Why People Don’t Like You

Where do your social skills rate?

S
ocial skills are often “picked up” naturally, rather than intentionally taught by parents or teachers. But sometimes they’re not! And while some people are actually born with the gift of social-emotional intelligence, people with average or even lower scores on this measure can definitely improve when shown how.

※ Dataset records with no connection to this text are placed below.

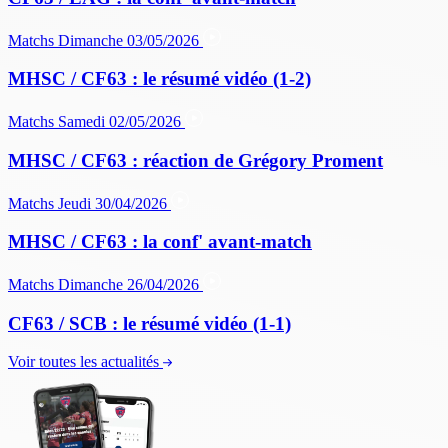
Matchs
Dimanche 03/05/2026
MHSC / CF63 : le résumé vidéo (1-2)
Matchs
Samedi 02/05/2026
MHSC / CF63 : réaction de Grégory Proment
Matchs
Jeudi 30/04/2026
MHSC / CF63 : la conf' avant-match
Matchs
Dimanche 26/04/2026
CF63 / SCB : le résumé vidéo (1-1)
Voir toutes les actualités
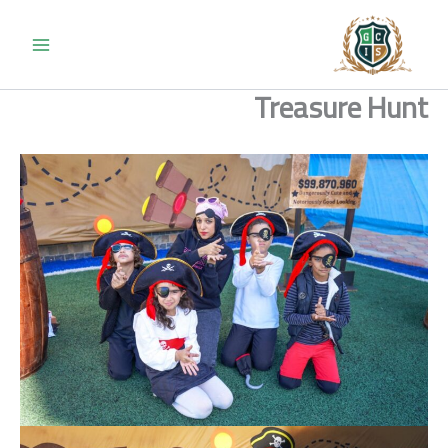
خطي
لى
لمحتوى
Treasure Hunt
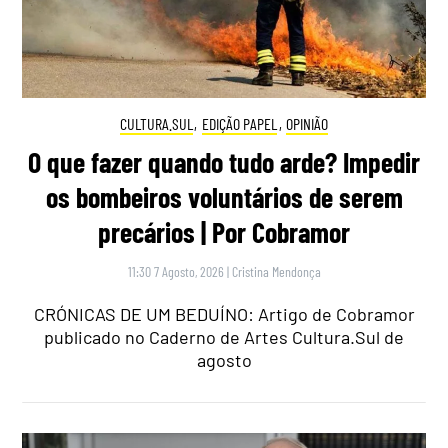
CULTURA.SUL
,
EDIÇÃO PAPEL
,
OPINIÃO
O que fazer quando tudo arde? Impedir
os bombeiros voluntários de serem
precários | Por Cobramor
11:30 7 Agosto, 2026
|
Cristina Mendonça
CRÓNICAS DE UM BEDUÍNO: Artigo de Cobramor
publicado no Caderno de Artes Cultura.Sul de
agosto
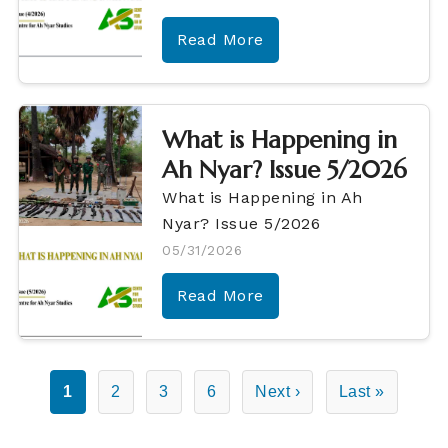
Read More
What is Happening in
Ah Nyar? Issue 5/2026
What is Happening in Ah
Nyar? Issue 5/2026
05/31/2026
Read More
1
2
3
6
Next ›
Last »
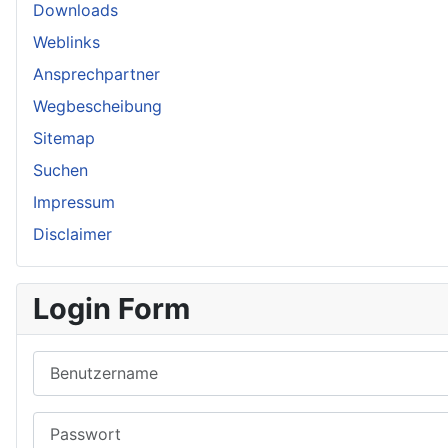
Downloads
Weblinks
Ansprechpartner
Wegbescheibung
Sitemap
Suchen
Impressum
Disclaimer
Login Form
Benutzername
Passwort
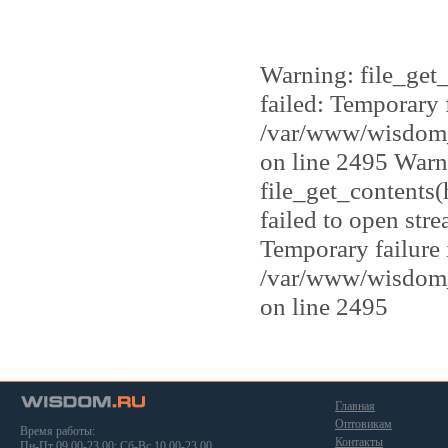
Pro
Pro New
Pro S
Warning: file_get
PuraVida
failed: Temporary 
Retro
/var/www/wisdom_
Rimini
Rivoli
on line 2495 Warn
Rodi
file_get_contents
Romantica
Royal Комфорт
failed to open str
Royal Престиж
Temporary failure 
Rufina
/var/www/wisdom_
Silvia
Sofi
on line 2495
Sole
Sorizo
Stella
Storm
Strada
Главная
Tenerezza
Оптовикам
Время работы:
Ticino
Контакты
Пн-Пт 09.00-23.00; Сб-Вс 10.00-23.00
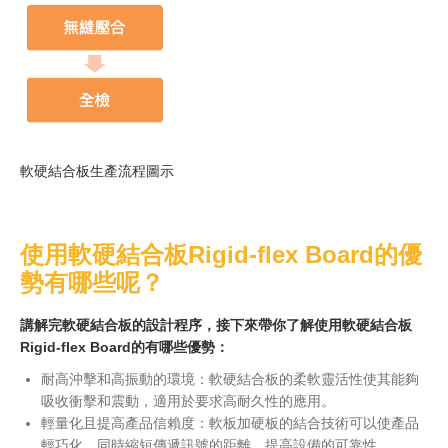
軟硬結合板生產流程圖示
使用軟硬結合板
Rigid-flex Board
的優
勢有哪些呢？
講解完軟硬結合板的設計程序，接下來帶你了解使用軟硬結合板
Rigid-flex Board
的有哪些優勢：
耐高沖擊和高振動的環境：軟硬結合板的柔軟靈活性使其能夠
吸收衝擊和震動，適用於要求高耐久性的應用。
輕量化且提高產品信賴度：軟板加硬板的結合技術可以使產品
輕巧化，同時縮短傳遞訊號的距離，提高設備的可靠性。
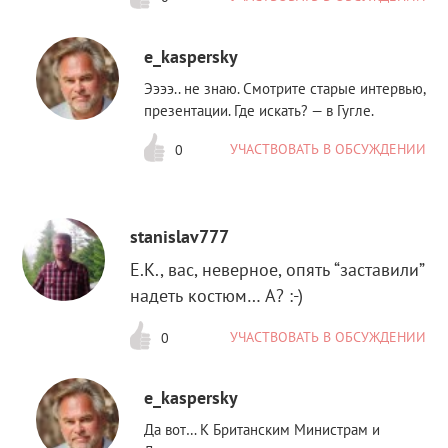
e_kaspersky
Ээээ.. не знаю. Смотрите старые интервью,
презентации. Где искать? — в Гугле.
УЧАСТВОВАТЬ В ОБСУЖДЕНИИ
0
stanislav777
E.K., вас, неверное, опять “заставили”
надеть костюм… А? :-)
УЧАСТВОВАТЬ В ОБСУЖДЕНИИ
0
e_kaspersky
Да вот… К Британским Министрам и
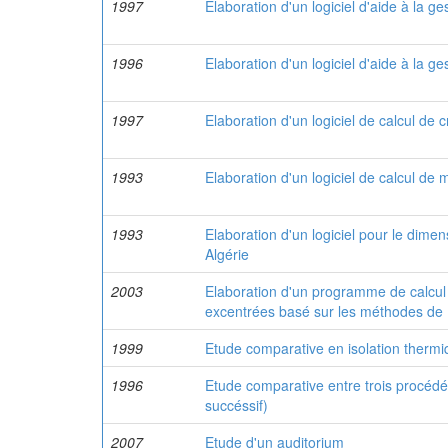
1997
Elaboration d'un logiciel d'aide à la ges
1996
Elaboration d'un logiciel d'aide à la ge
1997
Elaboration d'un logiciel de calcul de 
1993
Elaboration d'un logiciel de calcul d
1993
Elaboration d'un logiciel pour le di
Algérie
2003
Elaboration d'un programme de calcul
excentrées basé sur les méthodes de L
1999
Etude comparative en isolation therm
1996
Etude comparative entre trois procédés
succéssif)
2007
Etude d'un auditorium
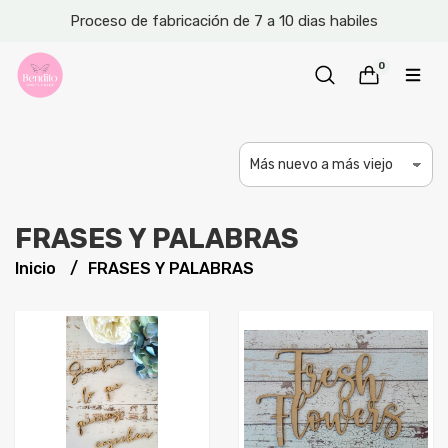
Proceso de fabricación de 7 a 10 dias habiles
0
FRASES Y PALABRAS
Inicio
FRASES Y PALABRAS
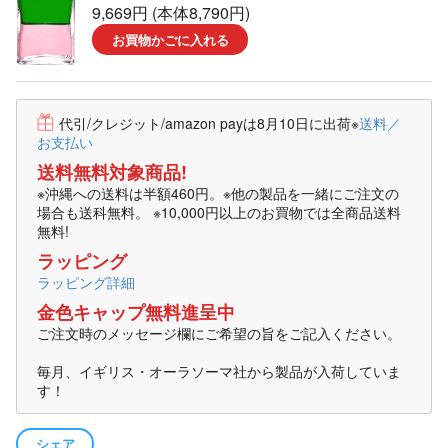
9,669円 (本体8,790円)
お買物かごに入れる
代引/クレジット/amazon payは8月10日に出荷
※
送料／
お支払い
送料無料対象商品!
※沖縄への送料は半額460円。※他の製品を一緒にご注文の
場合も送科無料。 ※10,000円以上のお買物では全商品送料
無料!
ラッピング
ラッピング詳細
金色キャップ無料進呈中
ご注文時のメッセージ欄にご希望の旨をご記入ください。
毎月、イギリス・オーラソーマ社から製品が入荷していま
す！
シェア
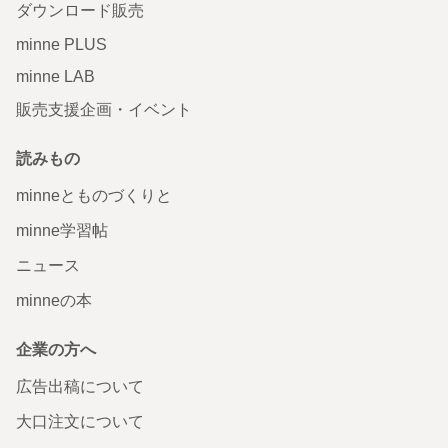
ダウンロード販売
minne PLUS
minne LAB
販売支援企画・イベント
読みもの
minneとものづくりと
minne学習帖
ニュース
minneの本
企業の方へ
広告出稿について
大口注文について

Before attempting to help your kids expand their social skills, you’ll want to make sure you have a fairly full set of these skills yourself. Go ahead and rate yourself on the following social skill deficits. These are behaviors that can cause people not to like you. You can give yourself a “not one of my problems,” “sometimes do this but not regularly,” “do this more often than I should” rating. Use the list to help you improve your own game even as you begin to teach your kids how to up theirs.
Not saying enough.
Saying nothing, giving one-word answers, failing to ask questions, and failing to react to what the other person has said, are all examples of “not saying enough.” This behavior makes your conversational partner do all the work. She’ll feel tired, strained, or drained from the effort of communicating with you. In healthy conversation, people take turns contributing and responding to each other.
Monopolizing the conversation.
This involves talking at length about whatever interests you and ignoring cues that others want to speak. It may also involve talking over other people, interrupting the speaker, and ignoring topics the other person introduces in favor of constantly promoting your own. Another variation of this style is the tendency to compete with the speaker, again returning the focus to yourself (“You think you had a bad experience with ABC Airline. Wait till I tell you what happened to me!). Monopolizing forces other people to be your audience when they actually want to be participants in an exchange of ideas. Your conversation style offers them few rewards and plenty of work.
Failing to share and care.
When you leave yourself out of the conversation by failing to share your true thoughts and feelings, your conversational partner feels like she’s engaging with someone who is hiding behind a wall or a facade. It leaves her feeling alone instead of connected. A rich conversation involves sharing your own experiences and unique thoughts and feelings while also showing a sincere interest in your social partner’s experience and perspective.
Oversharing.
This social faux pas involves revealing too much private information to people who haven’t yet earned your trust. Strangers, acquaintances, and even friends who you don’t know very much about aren’t the ones to talk to about the details of your family life, your personal struggles, or your financial situation. Oversharing makes other people feel very uncomfortable. They know that it would be highly inappropriate to share their private lives with you and so they won’t, leaving you to indulge in a one-way full disclosure. This creates an unpleasant, unbalanced communication. Only open up to people you’ve gotten to know well slowly, bit by bit, over a prolonged period of time and only if they’ve shared their own details with you in equal measure along the way.
Violating Boundaries.
One way to make people uncomfortable is to literally step into their personal space. When having a conversation with someone who isn’t your spouse or child, it’s important to maintain a comfortable physical distance (2 - 4 feet away) for friends and even further away for business associates. A different type of boundary violation is offering unsolicited advice. No matter how great your tips may be, they (and you) are likely to be rejected when they were never invited. Wait until someone asks you for advice before offering it.
Negativity.
Talking about what’s wrong with people and/or the world and what bad things have happened and what bad things will happen is stressful and not fun. When you raise people’s energy, make them laugh, inspire them or make them feel happier than before you entered a conversation with them, they will want to see plenty more of you.
This isn’t an exhaustive list, but getting these skills right will be a great place to start. Add a smile to your conversation and you’re ready to go!